Can you easily distinguish between genuine concern about human rights in, for example, Islamic communities around the UK, from Islamophobia and racism? It’s complex, but not as complex as the moral relativists like to pretend, because the racists give themselves away, nearly every time, when they explain what they see as the solution to the “problem.”
If you come across an argument like this: I don’t want them engaging in these practices in this country, and if they don’t like the laws we have in Britain they can go and live in Saudi Arabia” then it’s difficult to see them as caring a cherry bean for anyone’s human rights. How will the human rights abuses stop because someone moves to Saudi Arabia? They don’t care if a woman is being forced into a marriage, beaten for showing her ankle, having her genitals cut up, being beheaded for adultery or banned from driving a car – just as long as it’s happening somewhere else. And of course, it goes without saying that pretending to care about the rights of the people you want to deport as grounds for deporting them to a place where they will be treated even worse is even dafter than pretending your apathy towards their oppression is motivated by a respect for the feelings and “culture” of their oppressors.

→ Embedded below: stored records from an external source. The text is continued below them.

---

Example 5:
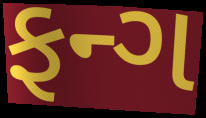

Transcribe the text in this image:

ફન્ગ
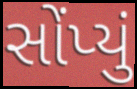
સોંપ્યું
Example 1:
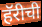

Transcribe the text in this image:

हॅरीची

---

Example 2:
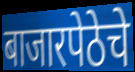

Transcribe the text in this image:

बाजारपेठेचे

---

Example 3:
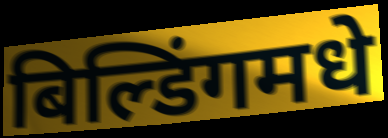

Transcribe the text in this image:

बिल्डिंगमधे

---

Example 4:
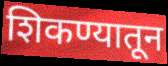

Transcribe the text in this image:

शिकण्यातून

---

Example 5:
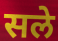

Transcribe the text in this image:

सले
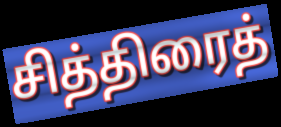
சித்திரைத்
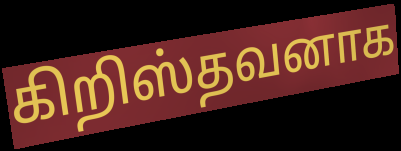
கிறிஸ்தவனாக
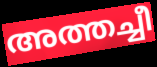
അത്തച്ചീ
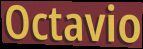
Octavio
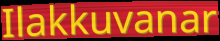
Ilakkuvanar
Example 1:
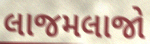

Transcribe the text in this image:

લાજમલાજો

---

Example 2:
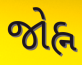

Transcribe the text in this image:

જોહ્ન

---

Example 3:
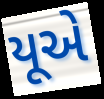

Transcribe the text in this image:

યૂએ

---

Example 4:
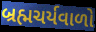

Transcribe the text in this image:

બ્રહ્મચર્યવાળો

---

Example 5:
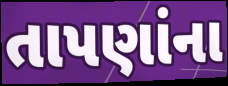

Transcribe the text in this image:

તાપણાંના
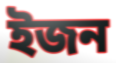
ইজন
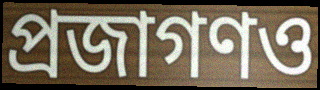
প্রজাগণও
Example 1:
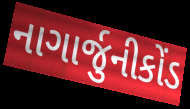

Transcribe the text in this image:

નાગાર્જુનીકોંડ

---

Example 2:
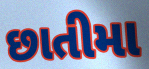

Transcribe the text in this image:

છાતીમા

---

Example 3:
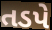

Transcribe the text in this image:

તડપે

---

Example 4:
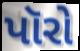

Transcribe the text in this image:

પૉરો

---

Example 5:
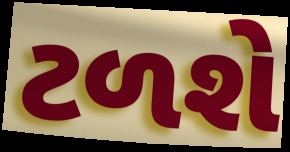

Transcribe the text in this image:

ટળશે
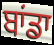
ਬਾਂਡਾ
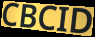
CBCID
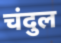
चंदुल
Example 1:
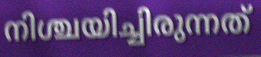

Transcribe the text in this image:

നിശ്ചയിച്ചിരുന്നത്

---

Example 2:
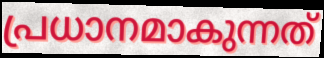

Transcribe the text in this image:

പ്രധാനമാകുന്നത്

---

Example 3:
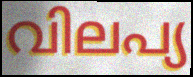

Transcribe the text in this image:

വിലപ്യ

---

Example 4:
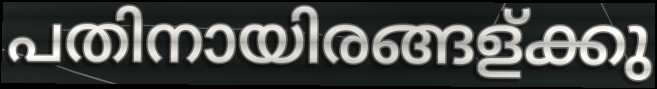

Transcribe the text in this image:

പതിനായിരങ്ങള്ക്കു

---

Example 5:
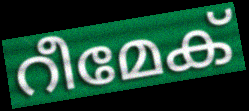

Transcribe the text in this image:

റീമേക്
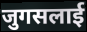
जुगसलाई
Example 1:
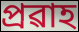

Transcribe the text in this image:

প্ৰৱাহ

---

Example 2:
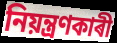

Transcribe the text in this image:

নিয়ন্ত্ৰণকাৰী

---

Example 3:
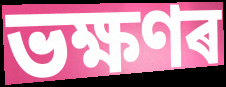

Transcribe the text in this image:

ভক্ষণৰ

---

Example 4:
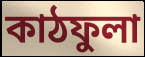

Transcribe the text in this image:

কাঠফুলা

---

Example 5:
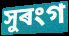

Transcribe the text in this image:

সুৰংগ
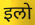
इलो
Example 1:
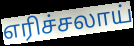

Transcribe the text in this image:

எரிச்சலாய்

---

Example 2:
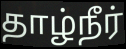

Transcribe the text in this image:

தாழ்நீர்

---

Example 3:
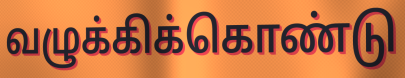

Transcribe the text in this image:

வழுக்கிக்கொண்டு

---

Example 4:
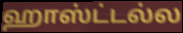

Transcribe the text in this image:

ஹாஸ்ட்டல்ல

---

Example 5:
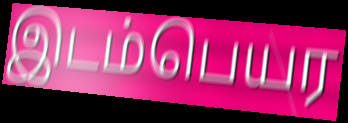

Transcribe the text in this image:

இடம்பெயர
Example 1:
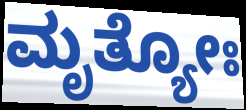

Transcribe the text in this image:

ಮೃತ್ಯೋಃ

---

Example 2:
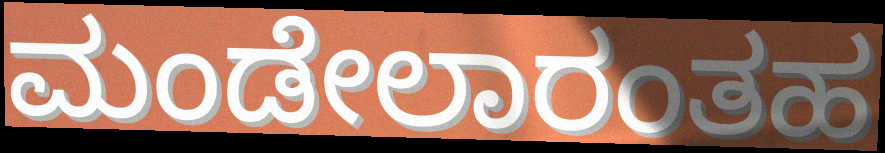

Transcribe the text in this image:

ಮಂಡೇಲಾರಂತಹ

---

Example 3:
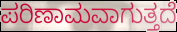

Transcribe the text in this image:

ಪರಿಣಾಮವಾಗುತ್ತದೆ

Apathy about other people’s suffering is, of course, perfectly fine: no-one says any of us have to give a toss about each other. Not even liberals. But if we can’t poke the moral relativists with a big enough stick to make them feel, then they should at least drop the pretence that they their lazy cowardice is a concern for liberalism, and a respect for people’s freedoms. Because, as people like Sayeeda Warsi will tell them in no uncertain terms, it is, in practice, quite the opposite.